Macedonia’s main opposition party, VMRO-DPMNE, decided late on October 22 to expel ex-intelligence chief Saso Mijalkov, a cousin of former prime minister Nikola Gruevski, and former health minister Nikola Todorov. The two were accused of persuading opposition MPs to vote for constitutional changes related to the name deal with Greece.
Macedonia’s parliament gave the green light late on October 19 to the constitutional changes, which include changing the country’s name to North Macedonia. The move will unblock Macedonia’s Euro-Atlantic integration, which has been stalled for many years, but it is strongly opposed by VMRO. However, eight opposition MPs voted for the changes, giving the government the needed two-thirds majority.
Several of the opposition MPs who backed the changes are accused of involvement in the parliament violence in April 2017 or of other criminal deeds. Both Mijalkov and Todorov are facing criminal charges.
The decision to expel Mijalkov and Todorov was taken at a meeting of VMRO’s central committee at a time when Macedonia’s biggest opposition party is deeply divided about its future strategy.
The leadership was angered by MPs who voted yes. But while some support current party leader Hristijan Mickoski, others, who say they are reformists, seek his dismissal. This has divided the party into several factions.
At the “historic” meeting, as the leadership says, the party decided to "clear" the party and asked municipal committees to launch disciplinary procedures to exclude Mijalkov and Todorov. They are accused of collaborating with Social Democrat Prime Minister Zoran Zaev to secure the eight opposition votes.
VMRO’s central committee also expressly expelled the party’s deputy president Mitko Jancev and executive committee member Konstadin Bogdanov for the same reasons, the statement released on October 23 said.
Furthermore, the central committee wants the eight MPs who voted for the constitutional changes to return their mandates, saying they worked contrary to the will of citizens.
“VMRO-DPMNE is putting an end to the past and is strongly moving forward as a reformed party and only with the idea of Macedonia,” the party’s deputy president Aleksandar Nikolovski said in the statement.
The eight have been accused of taking bribes. The Central Committee called on the Public Prosecutor's Office to investigate allegations of pressures, threats, blackmail and bribery of MPs to persuade them to vote for the constitutional changes.
MPs who voted yes denied the allegations, saying they believed they were doing the right thing for the country.
Former culture minister from VMRO, Elizabeta Kanceska Milevska, who voted yes in the parliament and also faces criminal charges, said on a TV show that she is standing behind her decision that there is a need for constitutional changes and that the people should not be divided into patriots and traitors.

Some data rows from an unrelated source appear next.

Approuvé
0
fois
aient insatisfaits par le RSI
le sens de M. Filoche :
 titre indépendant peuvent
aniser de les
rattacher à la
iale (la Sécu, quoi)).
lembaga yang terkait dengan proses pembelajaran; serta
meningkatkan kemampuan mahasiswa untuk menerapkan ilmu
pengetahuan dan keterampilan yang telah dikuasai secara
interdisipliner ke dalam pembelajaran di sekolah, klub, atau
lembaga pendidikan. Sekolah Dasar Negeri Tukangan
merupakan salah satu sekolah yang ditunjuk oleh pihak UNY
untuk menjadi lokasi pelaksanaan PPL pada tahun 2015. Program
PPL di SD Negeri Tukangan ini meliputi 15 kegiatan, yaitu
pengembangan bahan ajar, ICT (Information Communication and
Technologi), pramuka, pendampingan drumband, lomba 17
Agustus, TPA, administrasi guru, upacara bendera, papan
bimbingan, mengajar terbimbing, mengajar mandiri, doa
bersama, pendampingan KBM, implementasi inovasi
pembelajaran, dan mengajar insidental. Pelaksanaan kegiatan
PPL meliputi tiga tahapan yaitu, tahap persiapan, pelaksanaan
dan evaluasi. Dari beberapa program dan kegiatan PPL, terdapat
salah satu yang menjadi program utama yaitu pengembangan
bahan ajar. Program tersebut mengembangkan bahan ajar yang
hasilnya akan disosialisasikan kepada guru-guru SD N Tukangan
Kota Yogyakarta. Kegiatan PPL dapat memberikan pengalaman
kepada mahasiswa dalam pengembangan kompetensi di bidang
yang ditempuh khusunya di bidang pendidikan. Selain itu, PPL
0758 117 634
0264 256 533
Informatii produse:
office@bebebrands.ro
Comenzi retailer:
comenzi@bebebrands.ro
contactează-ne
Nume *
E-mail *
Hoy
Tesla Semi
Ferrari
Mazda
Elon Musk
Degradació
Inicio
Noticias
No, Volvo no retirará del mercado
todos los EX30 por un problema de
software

The governing Social Democrats reacted in a statement saying that the anti-Western leadership of VMRO, led by Hristijan Mickoski, remains isolated in its intentions to keep Macedonia away from the EU and Nato.
“Mickoski and the anti-Western leadership have been defeated by their own party, by the majority of citizens, and by MPs who voted for the future in the EU and Nato by accepting constitutional changes,” the SDSM said in the statement.
The SDSM’s general secretary Aleksandar Kiracovski urged other opposition MPs to support the process and to vote yes in the next stages of constitutional changes.
Russia weighs in
Meanwhile on October 23, the Russian foreign ministry accused the Macedonian government of using “threats and bribery” to launch the process of constitutional changes in the parliament. Russia is openly against Macedonia's accession to Nato.
“Eight votes, which were not enough to get a qualified majority, were secured by blackmail, threats and bribery of opposition deputies,” the Russian ministry said in the statement on October 22.
The ministry claimed that three opposition MPs were released from arrest, two who had been detained by special prosecutors were promised freedom, while the others were offered money in exchange for a yes vote.
“The parliamentarians were locked in offices, their mobile phones were seized. The US ambassador was in the parliament until the end of the parliament session, which leaves no doubt who orchestrated this process,” the ministry said.
According to the Russian ministry, the solution of the Macedonian-Greek dispute should be based on legal foundations and on the broad support of the people.
In the next stage of the process of implementing the name deal with Greece, the government will send the constitutional amendments to the parliament on October 26 for which they need a simple majority. The process may last one month.
Then the amendments should be finally approved in the parliament with a two-thirds majority, a process expected to be completed by the end of January.
However, the process is not expected to run smoothly as some small parties who oppose the deal have announced protests. It is not clear how deeply divided VMRO will act during the next stages of the deal implementation.